WORK ITEM A: List every phrase set off in parentheses in the excerpt below on inventors and the policies of England and the United States.
EXCERPTED TEXT section start
It is quite easy to see how this system of wholesale robbery was adapted to fill the pockets of the merely ordinary agriculturalists, at the expense of men, whose industry was equally deserving and laborious with their own. But it is not so easy to see what extraordinary adaptation it had, to advance either the art, or the science, of agriculture itself. Yet this was the mode, in which the so called statesmen of England attempted to improve the agriculture of their country. And they persisted in the attempt until the fear of civil war compelled them to abandon the system. But there is still equal, and indeed vastly more, need of a civil war, (if the object cannot be otherwise attained,) to compel the government to protect the property of, and thereby encourage, those extraordinary agriculturalists, the inventors, (including chemists,) who virtually offer to feed the people of England for one per centum of the existing prices.
The statesmen of the United States of America attempted to promote the manufacturing arts in their country, by a system of legislation, similar to that adopted in England for the promotion of agriculture. They, in a great measure, outlawed the property of, and thereby discouraged, those inventive men, who would have devised new processes in the mechanic arts, whereby great wealth could be produced by a small amount of human labor; and who, as a compensation for their inventions, would have demanded but one per centum of the wealth those inventions would create. Having done this, they levied such duties on imported manufactures, as would make it necessary for the people at large to purchase their manufactured commodities, of the domestic manufacturer, (a mere ordinary producer, whose industry was no more meritorious than that of other men generally,) at the rate of, say, fifty per centum above their true market value. In other words, they compelled the people of the country, to buy their manufactured commodities of the mere ordinary producers, and pay them one dollar and a half in money, for every dollar’s worth of goods; and at the same time outlawed, plundered, and thus discouraged, and in a great measure drove out of market, those extraordinary manufacturers, the inventors, who would have supplied the people with the same commodities, at the rate of one per centum on existing prices. And they persisted in this policy until, as in England, the imminent danger of civil war compelled them, not to abandon the system, (for the system is not yet abandoned,) but to mitigate its severity. But a civil war is needed still more now, than then, (if the object cannot otherwise be secured,) to compel the government to protect the property of, and thereby encourage, those extraordinary manufacturers, the inventors, who in their exchanges with their fellow men, virtually give a hundred dollars worth of manufactured commodities, for one dollar in money.
The system of policy thus enforced upon the people, in England and the United States, is an example of that pretended wisdom, by which the affairs of nations are managed; and which, it is claimed, is far superior to the wisdom of justice! When will mankind learn—and compel their governments to conform to the knowledge—that justice is better policy than any scheme of robbery, that was ever devised? And that the true way of stimulating equally, justly, and to the utmost, both the physical and mental industry of all men, in the production of wealth, is simply to protect each and every man equally, in the exclusive and perpetual right to the products of his labor—whether those products be ideas, or material things?
EXCERPTED TEXT section end
SUPPLIED DATA section start
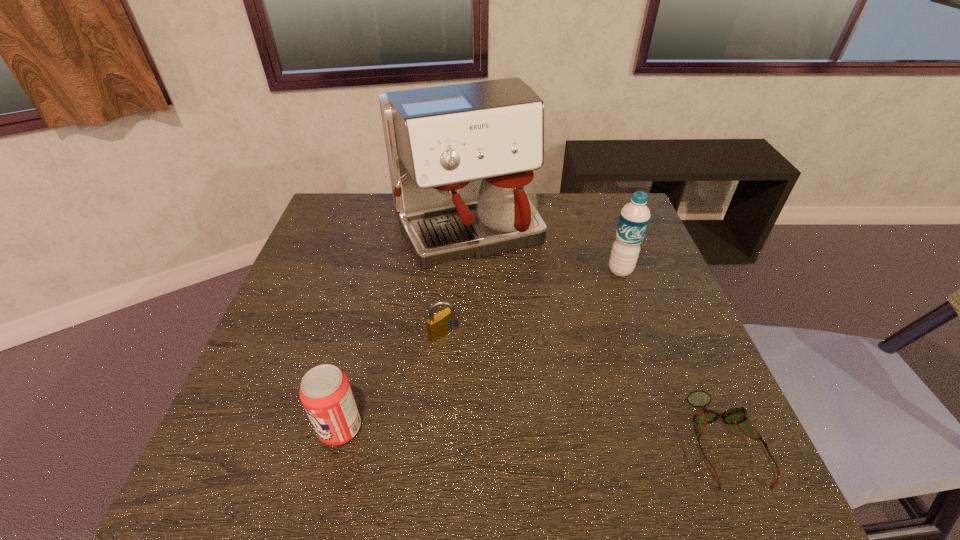
The width and height of the screenshot is (960, 540). In the image, there is a desktop. Identify the location of vacant space at the near right corner. (725, 436).

Find the location of a particular element. The image size is (960, 540). empty space between the coffee maker and the padlock is located at coordinates (455, 283).

At what (x,y) coordinates should I click in order to perform the action: click on vacant space in between the second shortest object and the second tallest object. Please return your answer as a coordinate pair (x, y). The width and height of the screenshot is (960, 540). Looking at the image, I should click on point(532,302).

This screenshot has width=960, height=540. What are the coordinates of `vacant space that is in between the soda can and the third nearest object` in the screenshot? It's located at (392, 381).

Where is `free space between the second shortest object and the spectacles`? This screenshot has width=960, height=540. free space between the second shortest object and the spectacles is located at coordinates (584, 388).

Find the location of `vacant space that is in between the coffee maker and the water bottle`. vacant space that is in between the coffee maker and the water bottle is located at coordinates (543, 251).

Locate an element on the screen. The height and width of the screenshot is (540, 960). unoccupied area between the coffee maker and the third tallest object is located at coordinates (404, 330).

I want to click on vacant area between the second tallest object and the tallest object, so click(x=543, y=251).

Find the location of a particular element. Image resolution: width=960 pixels, height=540 pixels. vacant area between the soda can and the fourth tallest object is located at coordinates (392, 381).

The width and height of the screenshot is (960, 540). In order to click on free spot between the shortest object and the fourth shortest object in this screenshot , I will do `click(672, 356)`.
SUPPLIED DATA section end
WORK ITEM B: Repeat word for word the stretch of the records from their start through the line that contains "Find the location of a particular element. The", and omit the picture.

EXERCISE SOLUTION A:
1. (if the object cannot be otherwise attained,)
2. (including chemists,)
3. (a mere ordinary producer, whose industry was no more meritorious than that of other men generally,)
4. (for the system is not yet abandoned,)
5. (if the object cannot otherwise be secured,)

EXERCISE SOLUTION B:
The width and height of the screenshot is (960, 540). In the image, there is a desktop. Identify the location of vacant space at the near right corner. (725, 436).

Find the location of a particular element. The image size is (960, 540). empty space between the coffee maker and the padlock is located at coordinates (455, 283).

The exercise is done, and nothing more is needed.